- Note
- Background and purpose
- Operations
- Results
- Conclusion
This work was produced at and for the Australian National Phenome Centre, Murdoch University.
The scripts and operations in this repository assume a specific directory
structure, which has been partially masked or excluded when pushed to GitHub.
Notably, there are a number of references to the ./data
and ./data/hmdb_xml
directories. If the operations here are to be appropriately used, these
directories will need to be created. Further, the main data source, which will
not be shown in this repository, is assumed to be present in the ./data
directory, with the name data_main.tsv
.
The original purpose of the work was to provide more accurate representations of chemical formulae, given a list of HMDB IDs. Further possibilities included collecting additional data, such as taxonomic information, for later analysis, including frequencies and proportions of certain taxonomic representations.

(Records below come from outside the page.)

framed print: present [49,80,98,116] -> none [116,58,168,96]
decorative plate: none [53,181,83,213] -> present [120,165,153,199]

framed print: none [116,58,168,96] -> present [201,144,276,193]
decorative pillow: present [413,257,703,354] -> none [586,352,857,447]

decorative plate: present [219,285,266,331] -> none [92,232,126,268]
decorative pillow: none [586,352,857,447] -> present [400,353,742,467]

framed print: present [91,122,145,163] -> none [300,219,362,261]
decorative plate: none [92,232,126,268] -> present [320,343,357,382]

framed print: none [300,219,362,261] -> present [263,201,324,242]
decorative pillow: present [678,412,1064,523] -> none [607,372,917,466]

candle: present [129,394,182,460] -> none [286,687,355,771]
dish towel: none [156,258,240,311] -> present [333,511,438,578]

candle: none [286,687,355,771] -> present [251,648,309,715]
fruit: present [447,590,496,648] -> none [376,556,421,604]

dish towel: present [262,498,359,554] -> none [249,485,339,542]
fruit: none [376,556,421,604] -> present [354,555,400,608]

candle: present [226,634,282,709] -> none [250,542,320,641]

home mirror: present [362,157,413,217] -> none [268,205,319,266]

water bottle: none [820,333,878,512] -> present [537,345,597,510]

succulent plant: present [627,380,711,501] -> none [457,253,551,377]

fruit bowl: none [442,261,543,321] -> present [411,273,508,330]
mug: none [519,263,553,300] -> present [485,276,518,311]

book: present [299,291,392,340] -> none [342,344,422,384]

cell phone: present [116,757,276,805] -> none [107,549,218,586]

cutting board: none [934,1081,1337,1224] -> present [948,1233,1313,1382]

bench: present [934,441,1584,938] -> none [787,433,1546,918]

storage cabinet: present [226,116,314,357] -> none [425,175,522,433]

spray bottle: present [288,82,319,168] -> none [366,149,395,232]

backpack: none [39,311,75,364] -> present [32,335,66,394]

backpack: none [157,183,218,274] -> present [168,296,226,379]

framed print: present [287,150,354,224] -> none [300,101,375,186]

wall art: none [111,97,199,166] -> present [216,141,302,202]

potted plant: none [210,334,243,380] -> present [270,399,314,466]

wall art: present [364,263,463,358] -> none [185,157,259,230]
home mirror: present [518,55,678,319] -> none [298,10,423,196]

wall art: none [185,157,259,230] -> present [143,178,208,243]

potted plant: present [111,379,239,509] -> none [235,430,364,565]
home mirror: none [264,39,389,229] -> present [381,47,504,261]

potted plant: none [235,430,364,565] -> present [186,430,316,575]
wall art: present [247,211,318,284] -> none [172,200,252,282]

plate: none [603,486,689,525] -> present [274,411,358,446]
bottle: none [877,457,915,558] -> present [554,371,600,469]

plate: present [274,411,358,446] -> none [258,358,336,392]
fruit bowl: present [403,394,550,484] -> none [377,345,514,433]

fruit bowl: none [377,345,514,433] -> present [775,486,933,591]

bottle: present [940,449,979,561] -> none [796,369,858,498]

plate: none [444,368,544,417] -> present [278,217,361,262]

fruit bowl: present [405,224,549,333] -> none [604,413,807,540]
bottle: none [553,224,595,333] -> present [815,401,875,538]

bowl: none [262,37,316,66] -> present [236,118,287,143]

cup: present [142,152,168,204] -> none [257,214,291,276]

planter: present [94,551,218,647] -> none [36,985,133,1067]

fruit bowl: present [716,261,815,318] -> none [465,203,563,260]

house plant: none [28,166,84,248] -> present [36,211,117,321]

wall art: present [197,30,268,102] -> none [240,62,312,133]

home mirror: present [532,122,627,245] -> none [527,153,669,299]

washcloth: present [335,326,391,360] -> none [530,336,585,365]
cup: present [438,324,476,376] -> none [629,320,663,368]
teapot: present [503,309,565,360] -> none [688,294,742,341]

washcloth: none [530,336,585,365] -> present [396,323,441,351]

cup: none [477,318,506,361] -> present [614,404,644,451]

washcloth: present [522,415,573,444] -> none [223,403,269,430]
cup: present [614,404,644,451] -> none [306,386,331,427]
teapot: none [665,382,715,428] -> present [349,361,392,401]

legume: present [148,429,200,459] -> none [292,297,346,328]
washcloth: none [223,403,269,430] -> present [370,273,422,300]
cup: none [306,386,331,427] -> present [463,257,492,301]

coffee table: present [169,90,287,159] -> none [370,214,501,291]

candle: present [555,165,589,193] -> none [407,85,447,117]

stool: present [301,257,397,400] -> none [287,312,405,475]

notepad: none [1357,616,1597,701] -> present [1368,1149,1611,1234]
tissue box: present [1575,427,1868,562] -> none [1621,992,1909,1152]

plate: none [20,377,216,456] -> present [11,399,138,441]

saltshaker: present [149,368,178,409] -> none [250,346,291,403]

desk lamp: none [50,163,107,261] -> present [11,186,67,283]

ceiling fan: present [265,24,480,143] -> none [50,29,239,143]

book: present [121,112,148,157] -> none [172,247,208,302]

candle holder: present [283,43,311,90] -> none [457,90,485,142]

The data are provided in an XLSX spreadsheet, but were converted to TSV for compatibility. The data are mostly regular and error-free. One cell was removed as it was irregular -- it appears to be a note or other piece of information that is not relevant to this investigation. The main column of interest is the chemical identifier, of which most are HMDB IDs but some PubChem IDs are present. PubChem IDs are ignored for the purpose of this investigation.
The data are to be collected from HMDB with reference to the associated HMDB ID. HMDB does not possess an API per se, but data can be collected from the relevant XML documents, which are provided raw via the appropriate URL.
The operations performed are broken into a handful of stages:
-
Extracting HMDB IDs, given a dataset of chemicals, converting to URLs for requesting data via
wget
, and saving the resulting URLs -
Requesting and saving the data provided by the URLs
-
Finding IDs present in the data and checking for repeats, and, if any, checking basic measurements to assess severity / level of concern
-
Collecting data for each chemical from the corresponding XML files, appending the data to (a copy of) the original input dataset, and saving the new dataset as a TSV
HMDB IDs were extracted successfully from the original data with no errors, and
the resulting URLs were saved to a single text file. The URLs were then read
from this file and split into groups of 8, for multiprocess requests to wget
,
via xargs
. A total of 1026 XML documents were downloaded and saved. No
errors were apparent in this process. The documents range in size from 8623
bytes to 8593244 bytes (UTF-8 encoded). The total volume of the files is
91070633 bytes. The download process was not timed. Some files were missed
with no error in the initial download process, and a supplementary script was
run to collect the remainder of the data.
Basic testing of IDs shows that there are 1028 unique HMDB IDs found in the data. Two IDs are not found in HMDB or are lacking an entry -- HMDB0005790, and HMDB0039116, hence data for these two IDs were not able to be downloaded and stored.
Data collection from the remaining XML files was mostly successful. Not all XML files appear to contain all data required, but most appear to be present and correct. This is uncertain as the gaps in the data mostly correspond to the entries with PubChem IDs, which were not used for data collection, but some data such as subclass were missing for HMDB entries.
The operations required were completed appropriately and successfully. Visualisation and further numerical investigation could follow from the resulting dataset produced. A tree-type graph of the structure of kingdom, superclass, class, and subclass could be produced, as well as other types of visualisations to investigate the counts of certain related isomers.